Since graduating from college twenty-odd years ago, I've lived in two of the few cities in the United States where someone can live without owning a car: Chicago and New York (San Francisco is arguably the only other city where it is possible). My family and I have managed to remain car-free in both cities, even though both cities make concessions to automobiles in ways that makes owning and using them a benefit. In Chicago, for instance, new residential developments require parking that can sometimes exceed one space per unit. A couple of decades ago, when I was working at an architecture office downtown, this requirement seemed geared to luring suburbanites into the city, long a place just for work. But it led to an unfortunate glut of tower-and-podium buildings, with the setback apartment tower plonked on top of a parking garage with some retail frontage alongside the yawning entrances and exits for cars.

The lack of the same off-street parking requirement in New York, combined with the ridiculous alternate side parking system for on-street parking, would seem to discourage driving in the city I now call home, but there's no shortage of cars here. Plus, the aggressive nature of many drivers and the lack of adequate (safe) bike lanes has curtailed my attempts at adding bicycling to my mix of walking and public transit. Worst of all is the city's unwillingness to prosecute people who kill pedestrians and cyclists with their cars, outside of DUIs and some hit-and-run offenses. In my neighborhood just last month, a driver backed into a pedestrian, killing him, but the driver was not charged. And according to a New York Times analysis of city crash data in 2019, even though "drivers are responsible for most fatal crashes ... [they] rarely face serious charges when they kill someone."
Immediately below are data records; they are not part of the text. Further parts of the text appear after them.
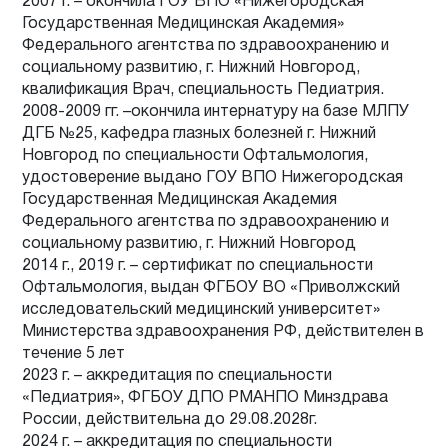
2007 г. – окончила ГОУ ВПО «Нижегородская
Государственная Медицинская Академия»
Федерального агентства по здравоохранению и
социальному развитию, г. Нижний Новгород,
квалификация Врач, специальность Педиатрия.
2008-2009 гг. –окончила интернатуру на базе МЛПУ
ДГБ №25, кафедра глазных болезней г. Нижний
Новгород по специальности Офтальмология,
удостоверение выдано ГОУ ВПО Нижегородская
Государственная Медицинская Академия
Федерального агентства по здравоохранению и
социальному развитию, г. Нижний Новгород
2014 г., 2019 г. – сертификат по специальности
Офтальмология, выдан ФГБОУ ВО «Приволжский
исследовательский медицинский университет»
Министерства здравоохранения РФ, действителен в
течение 5 лет
2023 г. – аккредитация по специальности
«Педиатрия», ФГБОУ ДПО РМАНПО Минздрава
России, действительна до 29.08.2028г.
2024 г. – аккредитация по специальности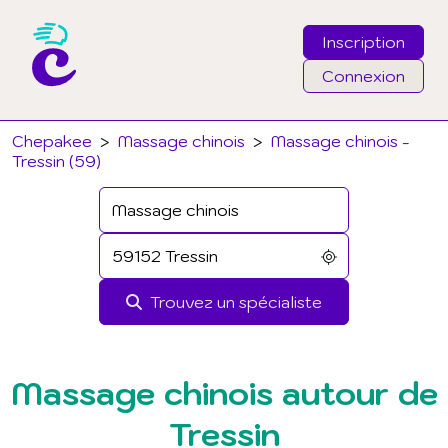
Inscription
Connexion
Email
Chepakee
>
Massage chinois
>
Massage chinois -
Tressin (59)
Mot de passe
J'ai oublié mon mot de passe
Trouvez un spécialiste
Connexion
Massage chinois autour de
Tressin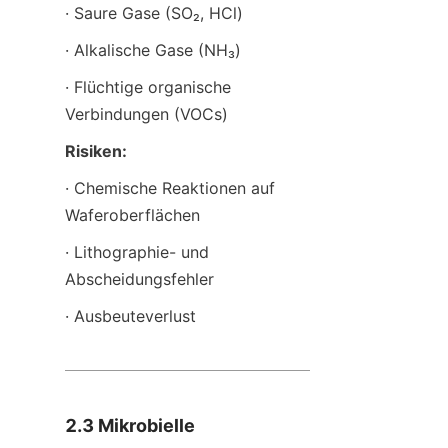
· Saure Gase (SO₂, HCl)
· Alkalische Gase (NH₃)
· Flüchtige organische 
Verbindungen (VOCs)
Risiken:
· Chemische Reaktionen auf 
Waferoberflächen
· Lithographie- und 
Abscheidungsfehler
· Ausbeuteverlust
2.3 Mikrobielle 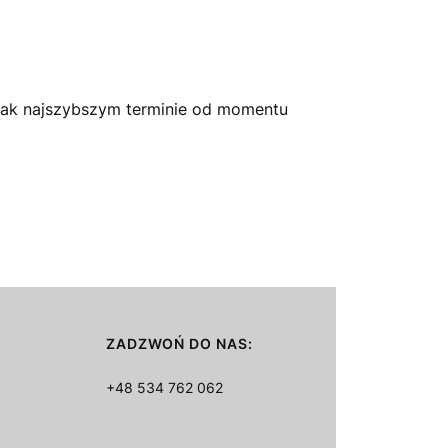
jak najszybszym terminie od momentu
ZADZWOŃ DO NAS:
+48 534 762 062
New York City is clearly a place where, as Woodrow Phoenix would say, "if you want to get away with murder, buy a car." In Crash Course, his latest book of graphic journalism (it is an expansion of his 2009 book Rumble Strip), Phoenix recounts some harrowing stories of drivers killing people, in NYC and elsewhere. These include careless driving, the most common reason for traffic deaths, but also situations where cars were used as weapons of terror, and even instances when drivers were arrested or killed because of the color of their skin. So Crash Course is not just about inattentive drivers sideswiping bicyclists or turning right on red and hitting somebody crossing the street. It runs the gamut, mixing factual accounts with metaphors, ruminations, provocations, and personal stories, all aimed at enraging readers, most of which are not like me — they own cars. 

Pervading the book is the disconnect between automobiles, metal boxes that now weigh on average around two tons, and people, which are relatively soft and so much lighter. Phoenix calls them, respectively, "spam in a can" and "naked spam." The disconnect, combined with the space given over to the use of cars and the way traffic engineering prioritizes the movement of cars over anything else, results in cars killing so many people every year, every day, every moment. Yet, even though this book is about those people — both types of spam — there are neither cars nor people illustrated in the book, outside of the outlines of some human figures. This approach puts the focus on the ridiculous amounts of pavement devoted to the conveyance and storage of cars. In Phoenix's hands these urban voids — streets, highways, parking lots — empty of even parked cars, become spaces of potential: of death and disaster. More optimistically, in light of the pause caused by the coronavirus pandemic, I like to see them as spaces of promise, of priorities shifting from cars to people, from speed to safety, and from flow to slow.